Sherried Oyster and Brie Soup
Makes 4 servings
|1||cup cream sherry|
|1||quart select Maryland oysters with liquor|
|1||pound fresh mushrooms, thinly sliced|
|1/2||cup minced shallots|
|2||tablespoons fresh lemon juice|
|2||tablespoons all-purpose flour|
|3||cups beef broth|
|4||ounces Brie cheese|
|1||cup whipping cream|
|Salt and white pepper|
|Fresh chives (optional)|
- Bring sherry to a boil in small saucepan over medium-high heat. Reduce heat to low. Simmer until slightly thickened and reduced to 1/2 cup. Set aside.
- Drain oysters, reserving liquor. Set aside.

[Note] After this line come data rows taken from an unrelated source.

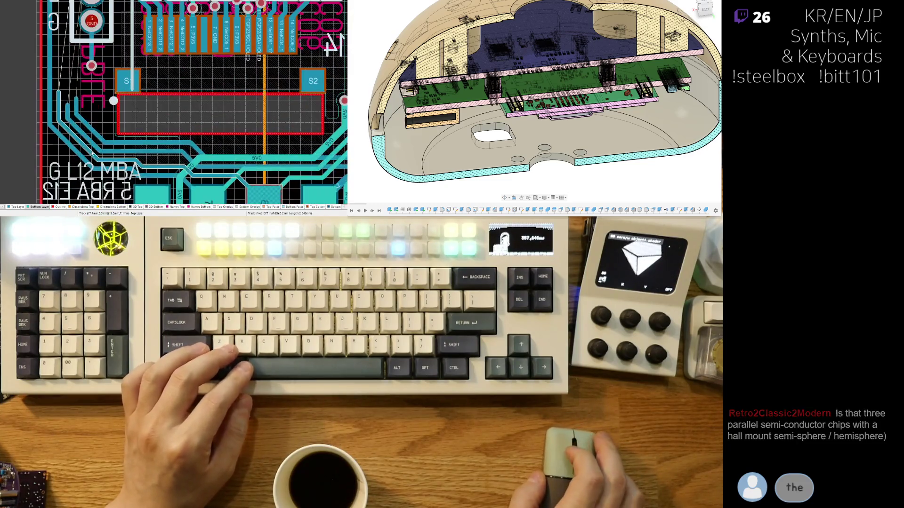
pyautogui.keyDown('ctrl'); pyautogui.scroll(1, 91, 149); pyautogui.keyUp('ctrl')
pyautogui.click(76, 138)
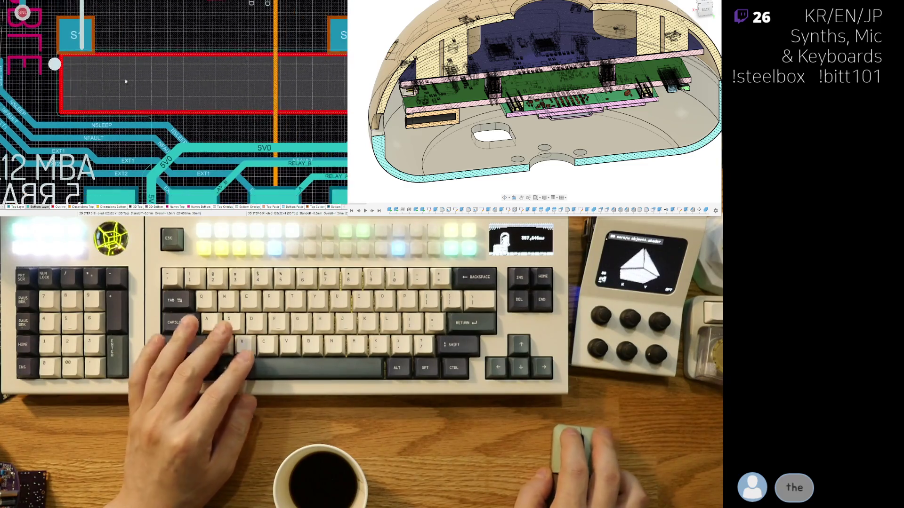
pyautogui.keyDown('ctrl'); pyautogui.scroll(-3, 250, 156); pyautogui.keyUp('ctrl')
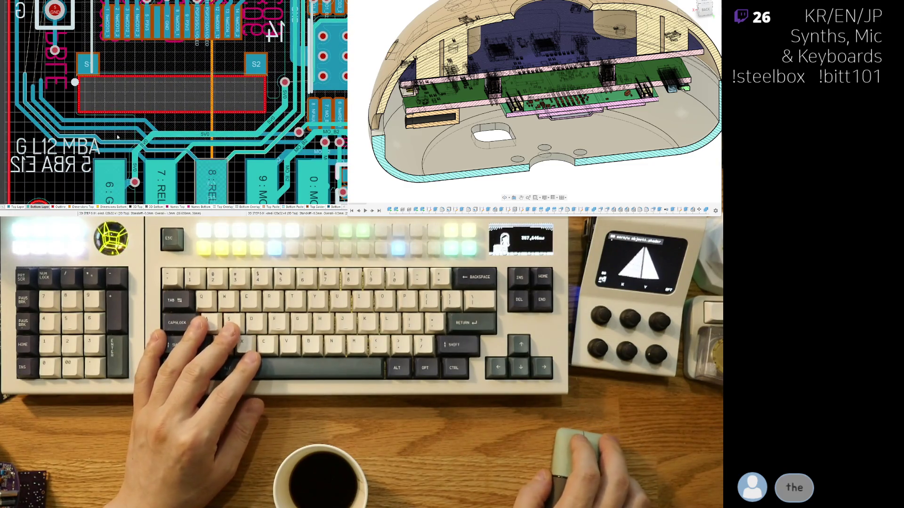
pyautogui.keyDown('ctrl'); pyautogui.scroll(3, 138, 145); pyautogui.keyUp('ctrl')
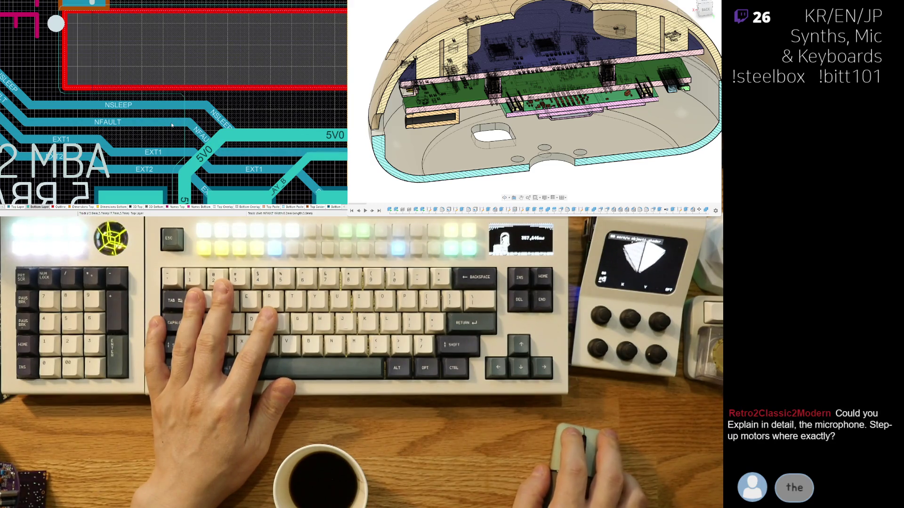
pyautogui.scroll(1, 194, 115)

- Melt butter in large saucepan over medium-high heat. When foam subsides, stir in mushrooms, shallots and lemon juice; cook and stir 2 minutes. Sprinkle with flour; cook and stir 1 minute more.
- Add broth and reduced sherry; bring to a boil. Reduce heat to low. Simmer 20 minutes.
- Cut Brie cheese into wedges; using paring knife, remove and discard outer white rind.
- Add cheese to soup; stir to melt. Stir in reserved oyster liquor, milk and cream; season to taste with salt and pepper. Heat until very hot. Do not boil.
- Remove from heat; add oysters. Cover and let stand until oysters are just plumped. Garnish with fresh chives.